LAS PRIMERAS VECES O PROUST BAJANDO UNA
ESCALERA
Del
mismo modo que terminamos por no percibir un olor instantes después de estar en
relación con su fuente, necesitamos poco tiempo para adaptarnos a una novedad y
que esta, dejando de serlo, parezca que siempre ha estado con nosotros. La cara
positiva de este fenómeno, en el que lo extraño deviene familiar, es que nos permite
seguir buscando otras novedades. Es desde
la barca de la costumbre desde donde lanzamos la caña hacia las
sorpresas… que un día formarán a su vez parte de la embarcación. El envés es que
se vuelve rutinario lo que nos rodea, de modo que terminamos por dejar de
percibirlo. El mundo se vuelve pétreo con demasiada facilidad, y es necesario
el zarandeo de un acontecimiento imprevisto y rotundo (el amor, la muerte) para
que se licúe y volvamos a sentir el misterio de la existencia. De ahí que el
novelista Milan Kundera insista en la conveniencia de prestar oído a la
aparición de ciertos fenómenos humanos que hoy nos resultan normales. Pensemos
qué sintieron los primeros habitantes de ciudades como París o Londres en el
momento en que empezaron a ser el lugar de la multitud, en el siglo XIX. O la
impresión de los hombres que veían sus rostros fielmente reproducidos en un
daguerrotipo o escuchaban sus voces en el fonógrafo de Edison.
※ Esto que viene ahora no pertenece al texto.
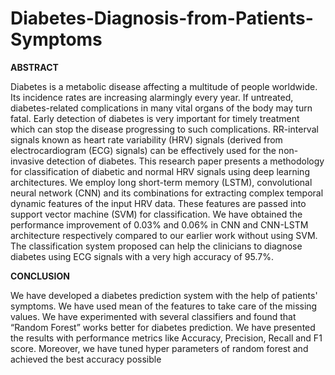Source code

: # Diabetes-Diagnosis-from-Patients-Symptoms

**ABSTRACT**

Diabetes is a metabolic disease affecting a multitude of people worldwide. Its incidence rates are increasing alarmingly every year. If untreated, diabetes-related complications in many vital organs of the body may turn fatal. Early detection of diabetes is very important for timely treatment which can stop the disease progressing to such complications. RR-interval signals known as heart rate variability (HRV) signals (derived from electrocardiogram (ECG) signals) can be effectively used for the non-invasive detection of diabetes. This research paper presents a methodology for classification of diabetic and normal HRV signals using deep learning architectures. We employ long short-term memory (LSTM), convolutional neural network (CNN) and its combinations for extracting complex temporal dynamic features of the input HRV data. These features are passed into support vector machine (SVM) for classification. We have obtained the performance improvement of 0.03% and 0.06% in CNN and CNN-LSTM architecture respectively compared to our earlier work without using SVM. The classification system proposed can help the clinicians to diagnose diabetes using ECG signals with a very high accuracy of 95.7%.

**CONCLUSION**

We have developed a diabetes prediction system with the help of patients' symptoms. We have used mean of the features to take care of the missing values. We have experimented with several classifiers and found that “Random Forest” works better for diabetes prediction. We have presented the results with performance metrics like Accuracy, Precision, Recall and F1 score. Moreover, we have tuned hyper parameters of random forest and achieved the best accuracy possible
O la extrañeza
de quienes comprendieron que los ruidos de motos y coches constituirían la
banda sonora de nuestras calles.
Hay
unas páginas en En busca del tiempo
perdido, de Proust, donde puede verse el asombro del autor hacia el invento
del teléfono. Las telefonistas son tratadas en términos mitológicos (los mitos,
explicaciones del origen de las cosas) y la lejanía del cuerpo del interlocutor
le hace pensar en la muerte. El propio Proust usó un invento relacionado, el
teatrófono, mediante el cual escuchó sin salir de casa óperas de Wagner y de
Debussy. Todo eso, cuyas perfeccionadas derivaciones utilizamos hoy sin reparar
en ellas, era nuevo entonces. También la grabación de imágenes. Precisamente, un
investigador canadiense ha encontrado unas filmadas en 1904 en la boda de la hija
de la condesa Greffulhe (quien inspiró un famoso personaje proustiano), donde
se ve, bajando las escaleras de la ceremonia, una figura que bien podría ser la
del escritor francés. Las imágenes están a disposición de cualquiera en
internet. La mezcla de asombro, gozo y profundidad al verlas está reservada a
quienes conocen la obra del novelista y lo observan entre la gente que
diseccionará en ella. Las reflexiones, las sugerencias, los matices, el mundo
que de esos segundos de filmación puede surgir solo está al alcance de una
pluma como la del propio Proust.
También
sobre la costumbre, de la que hemos empezado hablando, tiene Proust unas
memorables líneas donde habla de sus “analgésicos efectos”. En el transcurso de
nuestras vidas hemos asistido a un cambio que tal vez no tenga precedentes.
Entre los lectores de este artículo, unos vivieron una infancia sin televisión,
otros una adolescencia sin internet, pero, pese a haber tenido la experiencia
de la transformación del mundo, nuestra capacidad de absorber la novedad es tal
que tratamos esas cosas con la familiaridad destinada a lo que siempre ha
estado con nosotros.
Del
mismo modo, los profesores nos hemos acostumbrado a dar clase. Septiembre, sin
embargo, es el mes del recomienzo en el que nos es dado volver a la fuente y
vivir por primera vez lo que ya hemos vivido muchas veces.